Now throw Skydio Dock into the mix…
The dock is a charging and safe harbor system a little bigger than a toaster oven that can allow for automated inspections and other regular missions to be carried out autonomously and remotely monitored. Just recently, the FAA issued a Beyond Visual Line of Sight waiver for autonomous flights to be remotely flown by BNSF Railway.
We anticipate the dock will be a very big part of Skydio’s Remote Ops future, carrying out autonomous Enterprise missions and even dispatching drones quickly for First Responders. The “pilot” will be in another location entirely, monitoring a single or multiple drones simultaneously. This will play a very significant role, we believe, in Skydio Cloud capabilities down the road.

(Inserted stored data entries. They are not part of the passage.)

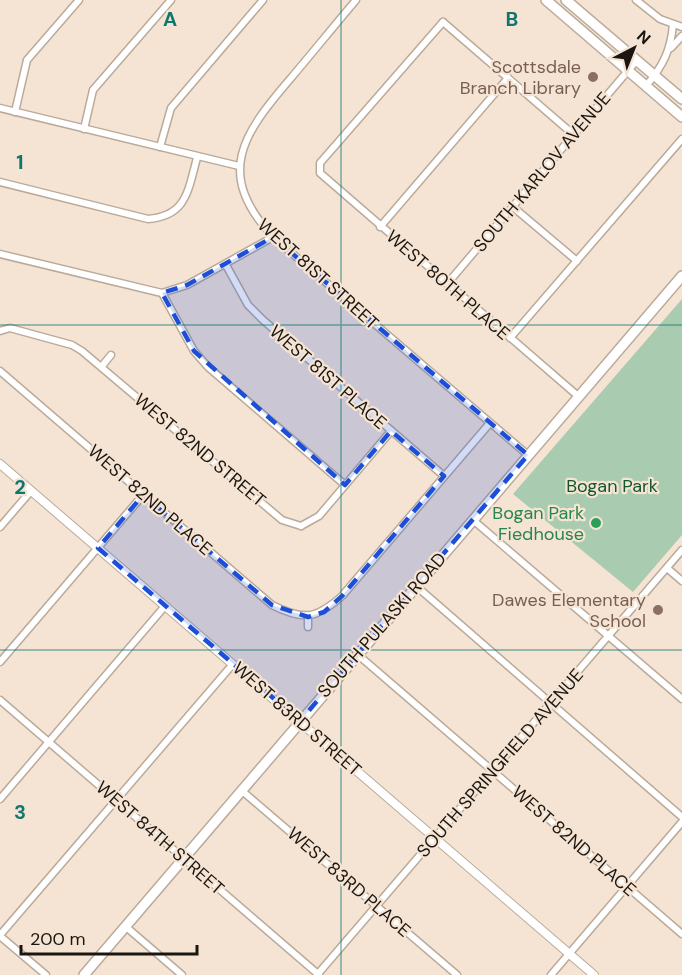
<svg xmlns="http://www.w3.org/2000/svg" width="682" height="975" viewBox="0 0 682 975" font-family="'DM Sans',sans-serif">
<style>
.green{fill:#a9cbaf}
.lines{fill:none;stroke-linecap:round;stroke-linejoin:round}
.minor-casing{stroke:#baaa9a;stroke-width:9}
.tertiary-casing{stroke:#baaa9a;stroke-width:10}
.secondary-casing{stroke:#baaa9a;stroke-width:12}
.minor{stroke:#fff;stroke-width:6}
.tertiary{stroke:#fff;stroke-width:8}
.secondary{stroke:#fff;stroke-width:9}
.marked{fill:#1d4ed8;fill-opacity:0.2;stroke:#1d4ed8;stroke-width:4.5;stroke-dasharray:12 8;stroke-linejoin:round}
.grid{fill:none;stroke:#0f766e;stroke-width:1.5;stroke-opacity:0.55}
.education-dot{fill:#8d6e63;stroke:#f5e4d3;stroke-width:2}
.leisure-dot{fill:#2e9e5b;stroke:#f5e4d3;stroke-width:2}
.labels{text-anchor:middle;dominant-baseline:central;stroke-width:4.5;stroke-linejoin:round;paint-order:stroke}
.education-label{font-size:18px;fill:#785e54;stroke:#f5e4d3;text-anchor:end}
.street-label{font-size:18px;fill:#1c1610;stroke:#f5e4d3}
.park-label{font-size:18px;fill:#12572b;stroke:#f5e4d3}
.leisure-label{font-size:18px;fill:#27864d;stroke:#f5e4d3;text-anchor:end}
.grid-label{font-size:20px;text-anchor:middle;font-weight:bold;fill:#0f766e;stroke:#f5e4d3;stroke-width:4.5;stroke-linejoin:round;paint-order:stroke}
</style>
<rect width="100%" height="100%" fill="#f5e4d3"/>
<!-- green -->
<path class="green" d="M682,299V535L633,592L513,494Z"/>
<g class="lines">
<defs>
<g id="minor">
<path d="M356,0C334,26 313,52 291,78C243,134 214,173 273,237L528,455"/>
<path d="M636,0L660,19L682,27"/>
<path d="M443,22L320,163V173L578,396"/>
<path d="M443,22L574,135"/>
<path d="M671,48L682,36"/>
<path d="M646,86C663,66 671,50 673,24"/>
<path d="M0,108L239,166"/>
<path d="M15,112L27,60L79,0"/>
<path d="M84,129L93,90L171,0"/>
<path d="M160,147L171,108L263,0"/>
<path d="M0,182L148,219C187,216 188,190 197,158"/>
<path d="M513,207L577,261"/>
<path d="M380,227L508,78"/>
<path d="M0,254L162,293L187,285L273,237"/>
<path d="M226,265L248,305L263,320L444,476"/>
<path d="M447,284L637,60"/>
<path d="M162,293L194,351L208,367L345,485"/>
<path d="M0,331L10,328L72,345L82,351L282,520L301,526"/>
<path d="M510,338L682,139"/>
<path d="M102,366L111,355"/>
<path d="M0,371L272,605C304,621 316,619 342,596L490,423"/>
<path d="M473,520L682,699"/>
<path d="M301,526L319,516L391,431"/>
<path d="M0,527L31,491"/>
<path d="M667,568L682,581"/>
<path d="M416,586L682,817"/>
<path d="M308,617V627"/>
<path d="M357,654L682,934"/>
<path d="M0,662L143,495"/>
<path d="M0,700L319,975"/>
<path d="M241,790L457,975"/>
<path d="M0,799L165,606"/>
<path d="M125,926L182,975"/>
<path d="M0,935L233,664"/>
<path d="M0,936L46,975"/>
<path d="M317,975L682,550"/>
<path d="M551,975L682,822"/>
</g>
<path id="tertiary" d="M0,464L594,975"/>
<g id="secondary">
<path d="M546,0L682,117"/>
<path d="M566,0L682,99"/>
<path d="M84,975L682,276"/>
</g>
</defs>
<!-- minor casing -->
<use href="#minor" class="minor-casing"/>
<!-- tertiary casing -->
<use href="#tertiary" class="tertiary-casing"/>
<!-- secondary casing -->
<use href="#secondary" class="secondary-casing"/>
<!-- minor -->
<use href="#minor" class="minor"/>
<!-- tertiary -->
<use href="#tertiary" class="tertiary"/>
<!-- secondary -->
<use href="#secondary" class="secondary"/>
</g>
<!-- marked area -->
<path class="marked" d="M273,237L528,455L300,721L98,548L143,495L272,605L308,617L324,612L342,596L444,476L391,431L345,485L194,351L162,293L187,285Z"/>
<!-- grid -->
<path class="grid" d="M341,0V975M0,325H682M0,650H682"/>
<!-- markers -->
<g class="education-dot">
<circle cx="593" cy="77" r="6"/>
<circle cx="658" cy="610" r="6"/>
</g>
<circle class="leisure-dot" cx="596" cy="523" r="6"/>
<g class="labels">
<!-- education labels -->
<g class="education-label">
<text x="581" y="67">Scottsdale<tspan x="581" dy="21">Branch Library</tspan></text>
<text x="646" y="600">Dawes Elementary<tspan x="646" dy="21">School</tspan></text>
</g>
<!-- street labels -->
<g class="street-label">
<text transform="translate(542 172) rotate(-50)">SOUTH KARLOV AVENUE</text>
<text transform="translate(318 274) rotate(42)">WEST 81ST STREET</text>
<text transform="translate(448 285) rotate(41)">WEST 80TH PLACE</text>
<text transform="translate(328 377) rotate(41)">WEST 81ST PLACE</text>
<text transform="translate(200 450) rotate(40)">WEST 82ND STREET</text>
<text transform="translate(150 500) rotate(41)">WEST 82ND PLACE</text>
<text transform="translate(382 625) rotate(-49)">SOUTH PULASKI ROAD</text>
<text transform="translate(297 719) rotate(41)">WEST 83RD STREET</text>
<text transform="translate(500 763) rotate(-49)">SOUTH SPRINGFIELD AVENUE</text>
<text transform="translate(160 838) rotate(41)">WEST 84TH STREET</text>
<text transform="translate(574 841) rotate(41)">WEST 82ND PLACE</text>
<text transform="translate(349 882) rotate(41)">WEST 83RD PLACE</text>
</g>
<!-- park labels -->
<g class="park-label">
<text x="612" y="486">Bogan Park</text>
</g>
<!-- leisure labels -->
<g class="leisure-label">
<text x="584" y="513">Bogan Park<tspan x="584" dy="21">Fiedhouse</tspan></text>
</g>
</g>
<g class="grid-label">
<text x="170" y="26">A</text>
<text x="512" y="26">B</text>
<text x="20" y="169">1</text>
<text x="20" y="494">2</text>
<text x="20" y="819">3</text>
</g>
<!-- north arrow -->
<g transform="translate(634 48) rotate(42)" stroke="#f5e4d3" stroke-width="4.5" paint-order="stroke">
<path d="M0-4.5L10 22L0 15L-10 22Z" fill="#1c1610"/>
<text y="-9" font-size="16" font-weight="bold" text-anchor="middle" fill="#1c1610">N</text>
</g>
<!-- scale -->
<path d="M21 945v9h176v-9" fill="none" stroke="#1c1610" stroke-width="3"/>
<text x="30" y="945" font-size="18" fill="#1c1610" stroke="#f5e4d3" stroke-width="4.5" paint-order="stroke">200 m</text>
</svg>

Skydio Cloud, says Ross, will also have the ability to integrate with third-party software via Application Programming Interface (APIs). And the platform has some shortcuts built-in to help make those secure tokens and connections quickly. We’re not API experts, but our understanding from the webinar is that this will be a great feature for developers, smoothing the path for third-party integrations.
“This makes it easy to get started with development within seconds,” says Ross.

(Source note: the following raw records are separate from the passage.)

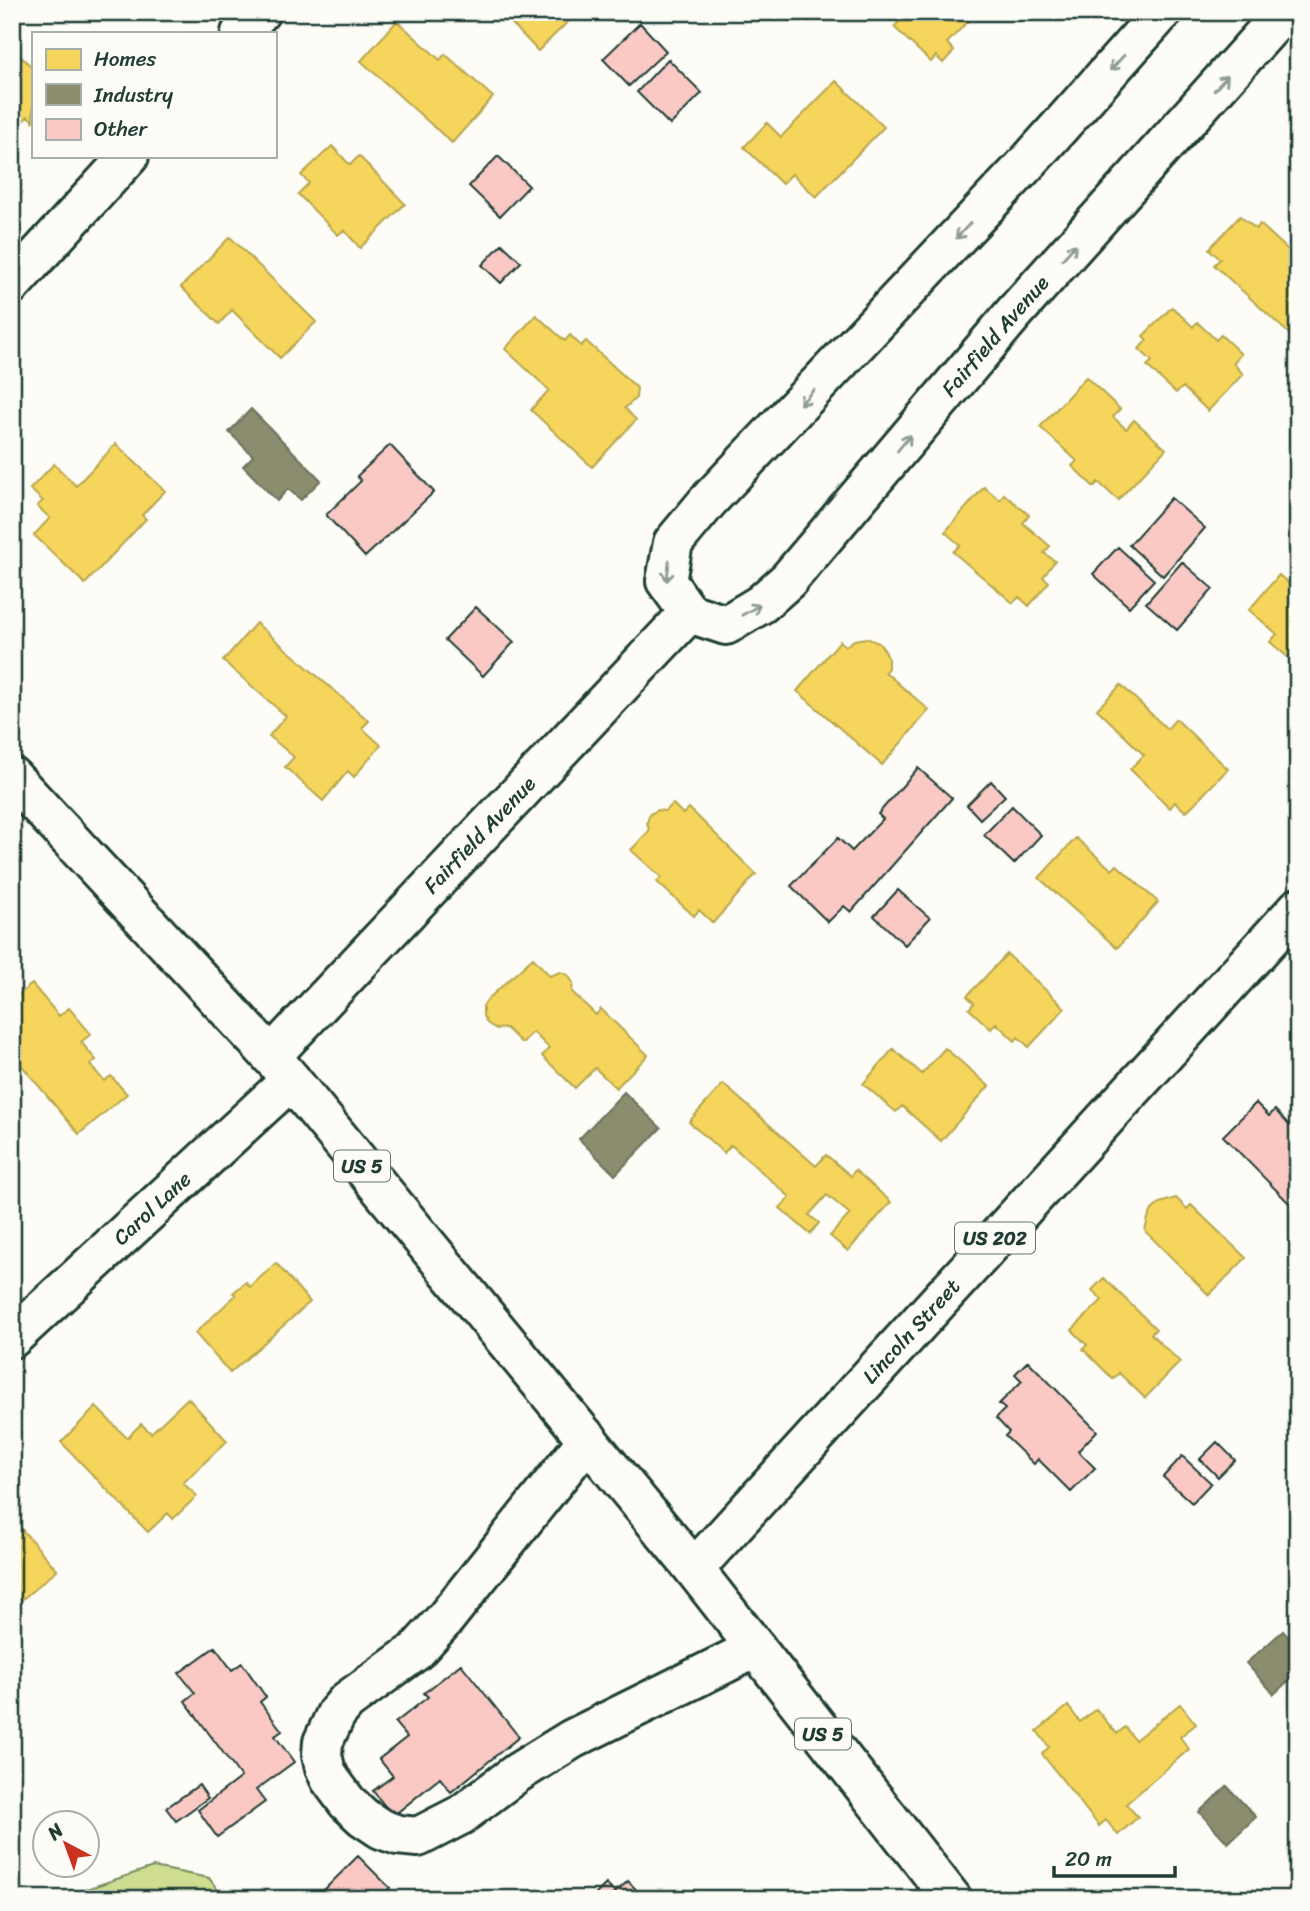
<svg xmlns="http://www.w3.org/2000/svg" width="1310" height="1911" viewBox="0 0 1310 1911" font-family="Sriracha,sans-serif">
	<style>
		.green { fill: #cedd90; stroke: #768d62; stroke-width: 2 }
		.homes { fill: #f6d55c; stroke: #b6a750; stroke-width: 2 }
		.industry { fill: #8c8c6e; stroke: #6b745d; stroke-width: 2 }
		.building { fill: #fac9c4; stroke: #1f3d34; stroke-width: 2 }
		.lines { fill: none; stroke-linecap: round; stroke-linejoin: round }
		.minor-casing { stroke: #1f3d34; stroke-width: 44 }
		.major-casing { stroke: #1f3d34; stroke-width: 44 }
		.minor { stroke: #fdfcf7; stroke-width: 38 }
		.major { stroke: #fdfcf7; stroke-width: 38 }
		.oneway { stroke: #8e9c96 }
		.labels { text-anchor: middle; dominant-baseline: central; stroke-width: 7; stroke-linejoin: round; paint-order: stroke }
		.shield { fill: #fdfcf7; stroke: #62766e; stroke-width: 2 }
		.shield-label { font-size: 19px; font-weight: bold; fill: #1f3d34 }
		.street-label { font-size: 21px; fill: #1f3d34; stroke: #fdfcf7 }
	</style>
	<rect width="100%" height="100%" fill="#fdfcf7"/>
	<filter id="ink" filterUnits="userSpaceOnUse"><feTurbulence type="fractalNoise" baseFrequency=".0143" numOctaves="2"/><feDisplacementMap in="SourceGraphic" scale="14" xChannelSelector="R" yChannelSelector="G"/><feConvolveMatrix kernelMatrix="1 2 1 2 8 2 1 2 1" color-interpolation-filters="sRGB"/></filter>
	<g filter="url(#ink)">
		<path class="green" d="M153,1867l56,11 15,21h-168z"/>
		<path class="homes" d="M501,12h77l-40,39z
			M908,12h60l4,5 -25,26 7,8 -11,12 -7,-7 -5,6 -37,-35z
			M397,21l43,39 5,-6 48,43 -41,46 -91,-82z
			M18,54l15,14v53l-5,-5 -16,16v-73z
			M836,81l48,46 -68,70 -24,-23 -10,10 -38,-37 23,-24 14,14z
			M332,146l18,19 9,-9 46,48 -45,44 -16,-18 -6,5 -40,-41 11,-11 -8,-8z
			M1240,216l16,13 4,-5 38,35v83l-84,-77 6,-6 -11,-10z
			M230,237l86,85 -36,36 -48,-48 -13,14 -38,-37z
			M1172,307l21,20 4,-5 19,18 5,-5 20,19 -8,9 10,11 -35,37 -25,-24 -7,6 -29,-27 5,-5 -13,-12 8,-9 -4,-4z
			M536,315l29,26 5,-6 11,11 5,-5 51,47 -1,10 -11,10 11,12 -44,47 -61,-57 18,-20 -44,-41z
			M1086,377l34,32 -7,8 13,12 8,-9 32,29 -48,51 -20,-18 -4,5 -22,-21 5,-5 -37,-34z
			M116,444l49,47 -23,24 4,4 -61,65 -51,-49 16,-17 -13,-12 6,-5 -13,-12 24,-25 22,22z
			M984,487l16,13 4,-6 25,21 -6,8 27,23 -6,7 11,8 -12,16 6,5 -20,24 -10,-9 -6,6 -60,-51 7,-7 -15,-13z
			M1279,575l19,16v75l-28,-24 7,-8 -28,-24z
			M256,623l113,98 -7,7 19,17 -27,32 -6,-6 -25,30 -38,-34 9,-10 -25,-21 17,-20 -63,-55z
			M866,638l13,5 6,8 3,7v10l-3,4 44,38 -47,55 -85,-74 43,-50 6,5 8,-6z
			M1121,685l46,44 9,-10 52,50 -42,43 -11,-10 -5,6 -40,-39 14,-14 -47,-46z
			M673,804l10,10 6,-6 67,66 -43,49 -14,-13 -5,6 -37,-34 4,-5 -30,-27 18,-19 -2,-9 3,-8 8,-4 7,1z
			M1076,838l36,32 5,-5 41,37 -41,46 -78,-70z
			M1007,954l58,54 -36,39 -11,-10 -3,4 -19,-18 -5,6 -22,-20 5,-6 -7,-7z
			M533,958l17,18 10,-4 8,3 5,8 -1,9 24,23 5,-6 47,46 -32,33 -21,-20 -20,20 -33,-32 7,-8 -16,-16 -11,11 -16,-15 -10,1 -9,-6 -4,-7v-10l5,-7z
			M32,984l27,32 10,-8 22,26 -10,8 15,18 -6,5 14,16 7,-5 16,18 -48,40 -67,-80v-54z
			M945,1048l44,38 -48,55 -39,-35 -6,6 -33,-28 30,-35 29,25z
			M723,1084l93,82 10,-11 25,21 4,-6 36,32 -43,49 -18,-15 20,-22 -23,-19 -18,20 10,8 -9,11 -30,-26 10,-11 -59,-52 -7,8 -35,-31z
			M1176,1198l11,11 4,-4 55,53 -37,37 -64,-64 3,-13 4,-8 8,-7z
			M276,1263l34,39 -80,71 -35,-40 41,-38 -3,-2 13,-11 4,5z
			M1104,1278l52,51 -5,5 29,28 -35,36 -26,-25 -6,6 -30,-30 4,-4 -15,-15 30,-30 -10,-10z
			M188,1398l39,43 -44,42 14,13 -24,23 -5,-6 -20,19 -87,-90 35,-35 31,31 14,-14 10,9z
			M12,1518l45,52 -45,38z
			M1180,1704l16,20 -16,13 9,12 -63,55 12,13 -20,18 -12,-15 -7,6 -57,-72 7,-7 -12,-16 31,-25 12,16 16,-13 21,25 8,-7 10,13z"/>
		<path class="industry" d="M251,409l70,71 -20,20 -13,-11 -11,12 -34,-35 10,-10 -24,-24z
			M624,1092l37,36 -46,47 -36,-36z
			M1283,1631l15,17v24l-24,22 -28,-31z
			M1227,1786l29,31 -28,26 -29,-31z"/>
		<path class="building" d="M640,23l26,28 -37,35 -26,-27z
			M668,59l34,34 -32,32 -33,-33z
			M498,156l31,30 -29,30 -31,-30z
			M502,244l19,18 -20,21 -19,-18z
			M390,445l44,47 -69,65 -39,-42 35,-34 -4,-5z
			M1171,498l34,30 -42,48 -34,-31z
			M1118,547l36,33 -25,27 -36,-33z
			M1182,562l31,27 -36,41 -31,-27z
			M476,607l38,35 -31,34 -38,-36z
			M918,768l34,30 -101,114 -7,-6 -16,16 -37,-36 47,-48 14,13 31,-32 -5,-5z
			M991,781l14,15 -25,23 -13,-14z
			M1012,806l29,29 -27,29 -30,-29z
			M898,890l32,28 -25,27 -31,-29z
			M1256,1103l13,13 6,-6 17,18 6,-6v74l-8,8 -67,-68z
			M1028,1361l69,70 -19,20 17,17 -24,24 -33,-33 -4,5 -29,-28 4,-4 -13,-14 9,-9 -6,-5 23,-23 -7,-7z
			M1217,1442l18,18 -17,17 -18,-18z
			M1182,1456l29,27 -19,20 -29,-26z
			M215,1647l17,23 10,-7 24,34 -6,5 22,29 -7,5 19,26 -38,28 9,12 -48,35 -19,-27 43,-33 -56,-76 10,-8 -16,-20z
			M461,1664l58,73 -68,55 -11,-14 -47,38 -20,-25 20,-15 -14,-17 28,-22 -12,-14 33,-26 -4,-4z
			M199,1785l9,13 -32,23 -10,-13z
			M358,1856l32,32 -11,11h-54l-5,-5z
			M628,1881l17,18h-54l15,-15 9,9z"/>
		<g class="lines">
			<defs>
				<g id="minor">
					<path id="s1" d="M1162,12l-133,149 -321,340 -35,42 -7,38 23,32 37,12 35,-21 27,-24 227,-268 269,-300"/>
					<path d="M241,33l19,-21"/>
					<path d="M12,284l117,-128"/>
					<path id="s2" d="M271,1056l418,-443"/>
					<path id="s3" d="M12,1338l279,-258"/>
					<path d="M588,1439l-143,180 -29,32 -69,50 -11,13 -13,28 -1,13 3,13 5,11 17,23 16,15 18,12 17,6 20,2 43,-22 56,-42 55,-34 184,-91"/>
				</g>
				<g id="major">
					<path d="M12,777l259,279 20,24 403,489 258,330"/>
					<path id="s4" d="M694,1569l604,-661"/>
				</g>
			</defs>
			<use href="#minor" class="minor-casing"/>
			<use href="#major" class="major-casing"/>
			<use href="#minor" class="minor"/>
			<use href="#major" class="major"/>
		</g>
		<defs><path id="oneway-shaft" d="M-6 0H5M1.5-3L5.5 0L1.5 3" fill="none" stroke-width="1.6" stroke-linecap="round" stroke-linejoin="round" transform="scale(1.75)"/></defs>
		<g class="oneway">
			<use href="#oneway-shaft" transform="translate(1117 63) rotate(132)"/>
			<use href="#oneway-shaft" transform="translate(1221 83) rotate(-48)"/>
			<use href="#oneway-shaft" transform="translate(963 231) rotate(133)"/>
			<use href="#oneway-shaft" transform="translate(1069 252) rotate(-48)"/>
			<use href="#oneway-shaft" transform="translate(807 397) rotate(133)"/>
			<use href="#oneway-shaft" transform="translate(904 443) rotate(-50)"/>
			<use href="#oneway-shaft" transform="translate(668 571) rotate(97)"/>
			<use href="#oneway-shaft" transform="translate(751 610) rotate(-30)"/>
		</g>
	</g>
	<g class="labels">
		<g class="shield">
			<rect x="334" y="1150.5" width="56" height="31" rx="5"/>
			<rect x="955" y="1222.5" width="80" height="31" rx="5"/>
			<rect x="795" y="1718.5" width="56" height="31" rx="5"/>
		</g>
		<g class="shield-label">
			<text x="362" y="1166">US 5</text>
			<text x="995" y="1238">US 202</text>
			<text x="823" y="1734">US 5</text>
		</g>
		<g class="street-label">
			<text stroke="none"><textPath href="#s1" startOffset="1236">Fairfield Avenue</textPath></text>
			<text stroke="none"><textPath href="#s2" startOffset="304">Fairfield Avenue</textPath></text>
			<text stroke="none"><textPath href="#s3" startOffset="191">Carol Lane</textPath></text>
			<text stroke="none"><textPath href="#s4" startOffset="322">Lincoln Street</textPath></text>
		</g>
	</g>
	<rect width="1310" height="1911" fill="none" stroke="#fdfcf7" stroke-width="42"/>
	<rect x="21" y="21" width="1268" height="1869" fill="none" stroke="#1f3d34" stroke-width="2.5" filter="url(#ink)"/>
	<rect x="32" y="32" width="245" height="126" fill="#fdfcf7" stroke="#a4b0a9" stroke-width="2"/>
	<rect x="46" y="49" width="35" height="21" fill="#f6d55c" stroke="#a4b0a9" stroke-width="2"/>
	<text x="94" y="66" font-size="21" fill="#1f3d34">Homes</text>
	<rect x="46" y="84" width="35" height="21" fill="#8c8c6e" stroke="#a4b0a9" stroke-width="2"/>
	<text x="94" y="102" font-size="21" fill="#1f3d34">Industry</text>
	<rect x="46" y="119" width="35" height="21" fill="#fac9c4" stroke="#a4b0a9" stroke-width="2"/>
	<text x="94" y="136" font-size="21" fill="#1f3d34">Other</text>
	<g transform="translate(66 1844) rotate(319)"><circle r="33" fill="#fdfcf7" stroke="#a4b0a9" stroke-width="2"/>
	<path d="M0-5L12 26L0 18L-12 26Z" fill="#c8321e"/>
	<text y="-10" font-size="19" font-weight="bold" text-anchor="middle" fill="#1f3d34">N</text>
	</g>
	<path d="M1054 1866v10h121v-10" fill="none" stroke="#1f3d34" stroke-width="3.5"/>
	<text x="1065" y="1866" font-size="21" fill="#1f3d34" stroke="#fdfcf7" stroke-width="5" paint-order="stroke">20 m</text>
</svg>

One thing that stood out toward the end of the webinar was regarding use of Skydio drones by law enforcement for evidence collection, accident scene reconstruction, etc.
As you may have read here before, Skydio has also partnered with Axon, which produces the Taser and Axon body cameras widely worn by police officers. Axon also has a software suite called Axon Evidence, a secure online platform for the management, storing, and sharing of evidential data. Ross says Skydio is already working on securely uploading data directly from the drone to Axon’s evidence cloud:
We are building, right now, the ability to leverage Skydio Media Sync to be able to automatically ingest data into Evidence.com (the Axon software suite). So again, following that same workflow: Going and flying that vehicle, coming back, plugging it into power… Now, instead of that data coming into the Skydio Cloud, it actually goes direct, as evidence objects, into Evidence.com with no further action required (and with all relevant metadata tagged).”
Currently, says Ross, some officers spend hours moving data from MicroSDs to hard drives to this portal. So the efficiency of this kind of auto-upload is clear.
With each webinar and announcement, the overall Skydio picture becomes more apparent. It’s very cohesive, using a growing software suite specifically designed to take full advantage of the capabilities of Skydio drones – and full advantage of its growing number of partnerships.
In combination with software offerings like 3D Scan and hardware like the Skydio Dock, it’s a vision very much ready for the future.